Other economists agree. Michael Lane, Global Co-Head of the Investment Management Division at Shizuoka Capital Wealth Management wrote on his blog, “I think many people are realizing that China has a very obvious weakness in its economy now, and it is being fuelled by extremely fast credit growth both last year and in the first quarter of 2016.
The other issue is the huge rates of investment which seems to have no end.”
Lane added that “fast action” will be needed on a governmental level, and both banks and multinational companies need to get their balance sheets in order.
As part of a yearly review of China’s economy, Lipton and other IMF officials will take part in a meeting with China’s top finance chiefs.
Although Lipton said the situation was urgent, he was quick to add that China is not in financial crisis.
“According to the Macquarie Capital Ltd report released earlier this month, there is a major concern regarding corporate debt, however, the situation is recoverable. There is no current crisis, but work is needed sooner rather than later,” Lipton said.

Property Market
Home price rises in China slowed in June for a second consecutive month, adding to the fear that a construction-led rebound in the economy may not be sustainable, Reuters reported.

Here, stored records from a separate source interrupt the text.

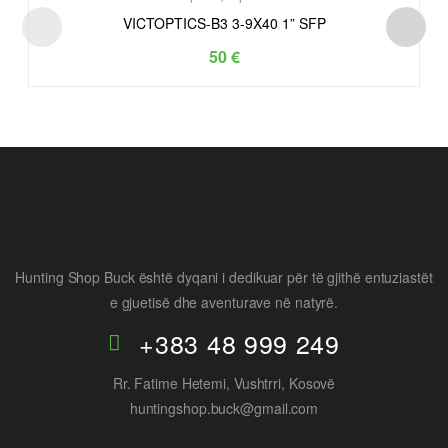
VICTOPTICS-B3 3-9X40 1” SFP
50
€
Hunting Shop Buck është dyqani i dedikuar për të gjithë entuziastët
e gjuetisë dhe aventurave në natyrë.
+383 48 999 249
Rr. Fatime Hetemi, Vushtrri, Kosovë
huntingshop.buck@gmail.com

The property market is a key driver of the world’s second-largest economy and a robust recovery in home prices and sales gave a stronger-than-expected boost to activity in the first half of the year.
But slowing price growth in smaller cities and cooling property investment show the bounce may already be fading, raising the risk of weaker economic growth in coming months.
Home prices in China’s 70 major cities rose 7.3% in June from a year earlier, an official survey showed on Monday, accelerating from a 6.9% rise in May.
To be sure, some of the biggest cities showed eye-popping gains on a yearly basis, with prices in the southern boomtown of Shenzhen up 46.7% and Shanghai up 27.7%. Gains on a monthly basis continued to slow, however, as cities tightened policies amid the fear of a housing price bubble.
The monthly rise slowed slightly to 0.8% in June, easing from 0.9% in May, according to a Reuters calculation based on data issued by the National Bureau of Statistics.